About this exercise -
Return all entries word for word, but drop any images.

Data shown -
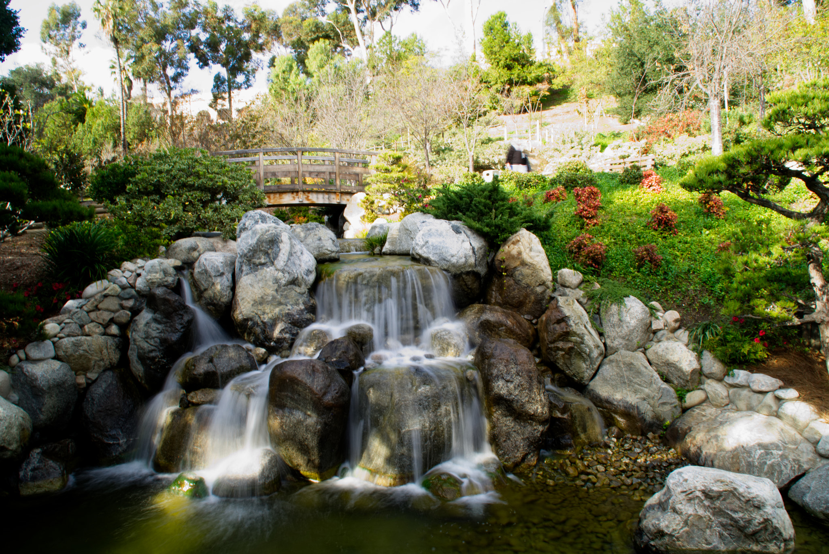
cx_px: 414
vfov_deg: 48.0
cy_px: 277
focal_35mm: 27
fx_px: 622
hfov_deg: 67.4
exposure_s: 1/2
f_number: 22
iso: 100
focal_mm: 18
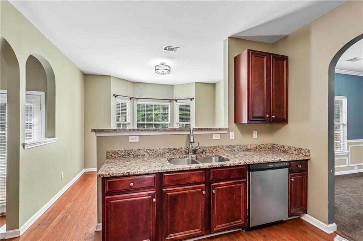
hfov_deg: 96.8
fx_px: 161
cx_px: 182
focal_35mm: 16
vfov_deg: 73.7
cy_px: 120
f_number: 8
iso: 800
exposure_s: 1/30
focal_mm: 16
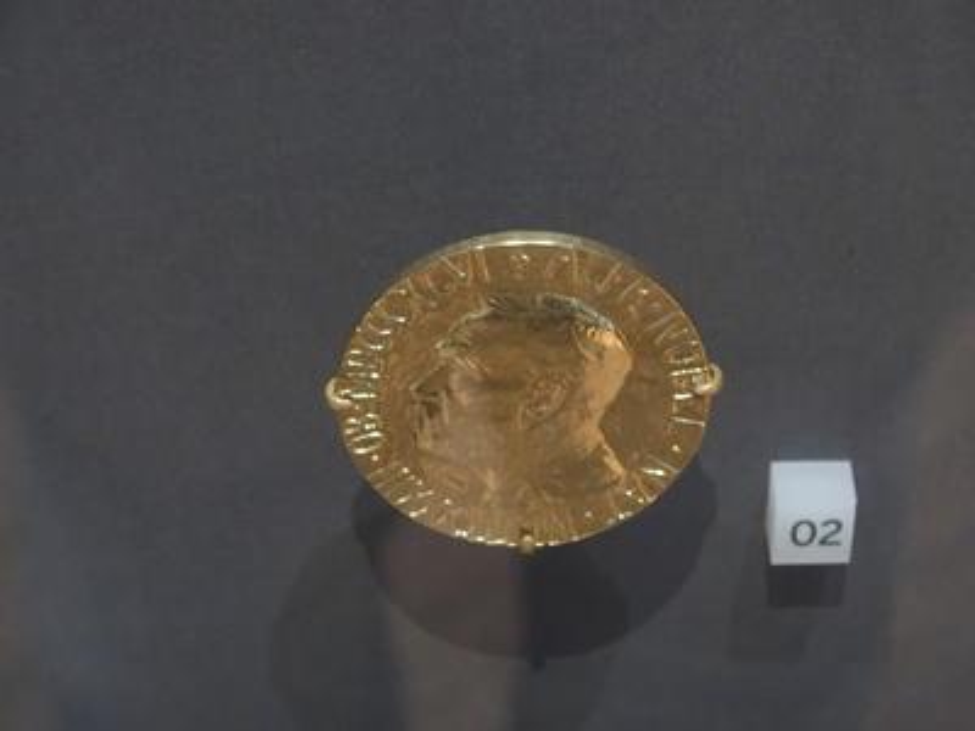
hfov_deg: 21.3
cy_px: 366
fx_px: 2591
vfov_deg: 16.1
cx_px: 488
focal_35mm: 92
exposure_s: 1/25
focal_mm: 19.6
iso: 1600
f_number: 2.8
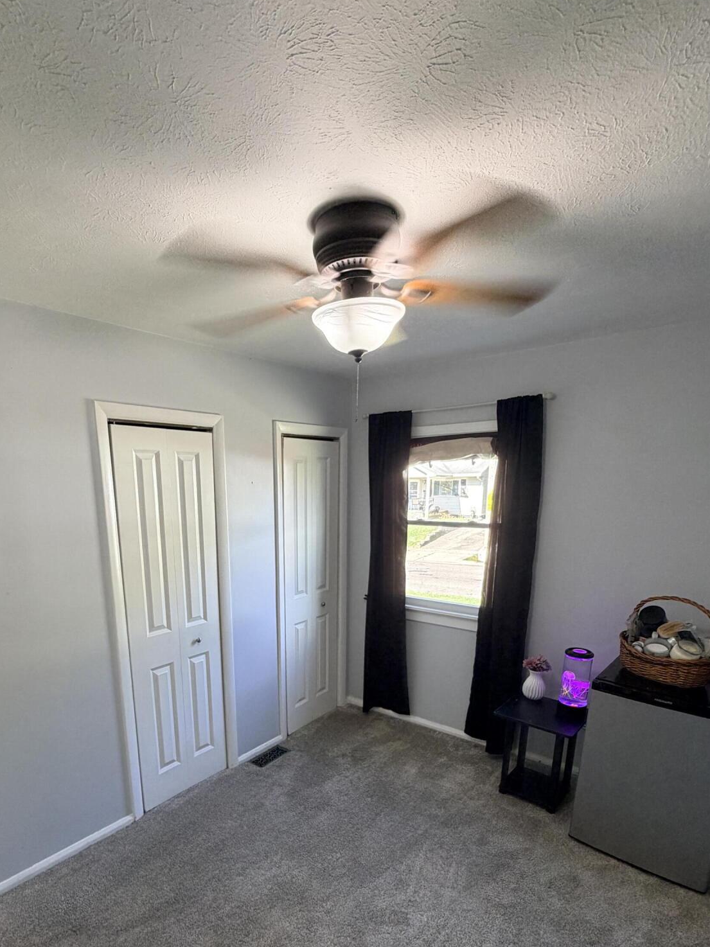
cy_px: 613
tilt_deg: -13.0
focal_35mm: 19
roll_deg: +0.0
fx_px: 520
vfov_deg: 82.4
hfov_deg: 68.2
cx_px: 295
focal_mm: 2.22
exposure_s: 1/60
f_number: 2.2
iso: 160
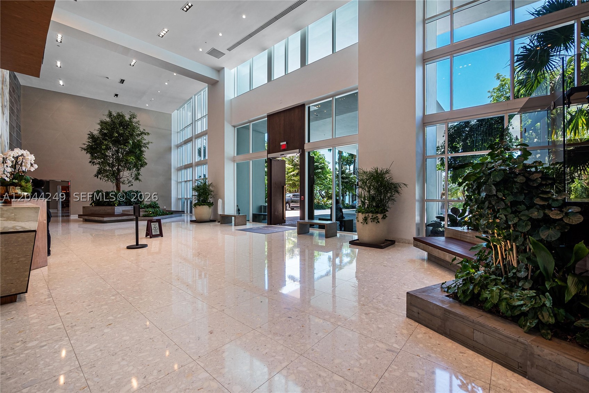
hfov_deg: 104.3
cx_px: 294
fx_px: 229
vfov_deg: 81.2
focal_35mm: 14
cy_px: 196
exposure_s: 1/30
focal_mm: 7
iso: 100
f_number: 4
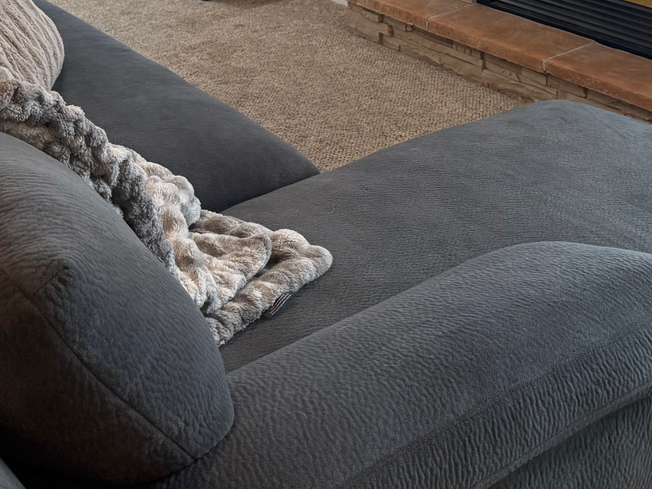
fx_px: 1130
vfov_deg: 22.4
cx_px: 250
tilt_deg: -11.4
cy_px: -108
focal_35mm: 60
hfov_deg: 32.1
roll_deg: +1.7
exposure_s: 1/120
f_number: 1.78
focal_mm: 6.76
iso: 250
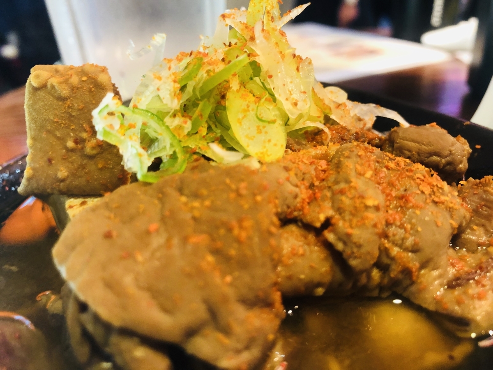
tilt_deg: -27.6
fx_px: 399
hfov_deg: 63.4
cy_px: 185
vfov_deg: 49.7
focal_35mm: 28
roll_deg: +4.9
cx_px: 246
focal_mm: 4
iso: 64
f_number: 1.8
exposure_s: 1/17
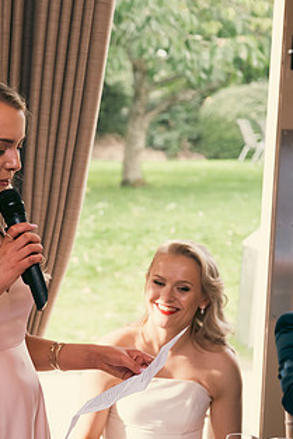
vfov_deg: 22.8
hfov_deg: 15.1
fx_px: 1085
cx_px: 4
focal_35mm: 89
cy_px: 243
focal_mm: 48
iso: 640
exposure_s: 1/160
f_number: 3.5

Final answer -
cx_px: 414
vfov_deg: 48.0
cy_px: 277
focal_35mm: 27
fx_px: 622
hfov_deg: 67.4
exposure_s: 1/2
f_number: 22
iso: 100
focal_mm: 18
hfov_deg: 96.8
fx_px: 161
cx_px: 182
focal_35mm: 16
vfov_deg: 73.7
cy_px: 120
f_number: 8
iso: 800
exposure_s: 1/30
focal_mm: 16
hfov_deg: 21.3
cy_px: 366
fx_px: 2591
vfov_deg: 16.1
cx_px: 488
focal_35mm: 92
exposure_s: 1/25
focal_mm: 19.6
iso: 1600
f_number: 2.8
cy_px: 613
tilt_deg: -13.0
focal_35mm: 19
roll_deg: +0.0
fx_px: 520
vfov_deg: 82.4
hfov_deg: 68.2
cx_px: 295
focal_mm: 2.22
exposure_s: 1/60
f_number: 2.2
iso: 160
hfov_deg: 104.3
cx_px: 294
fx_px: 229
vfov_deg: 81.2
focal_35mm: 14
cy_px: 196
exposure_s: 1/30
focal_mm: 7
iso: 100
f_number: 4
fx_px: 1130
vfov_deg: 22.4
cx_px: 250
tilt_deg: -11.4
cy_px: -108
focal_35mm: 60
hfov_deg: 32.1
roll_deg: +1.7
exposure_s: 1/120
f_number: 1.78
focal_mm: 6.76
iso: 250
tilt_deg: -27.6
fx_px: 399
hfov_deg: 63.4
cy_px: 185
vfov_deg: 49.7
focal_35mm: 28
roll_deg: +4.9
cx_px: 246
focal_mm: 4
iso: 64
f_number: 1.8
exposure_s: 1/17
vfov_deg: 22.8
hfov_deg: 15.1
fx_px: 1085
cx_px: 4
focal_35mm: 89
cy_px: 243
focal_mm: 48
iso: 640
exposure_s: 1/160
f_number: 3.5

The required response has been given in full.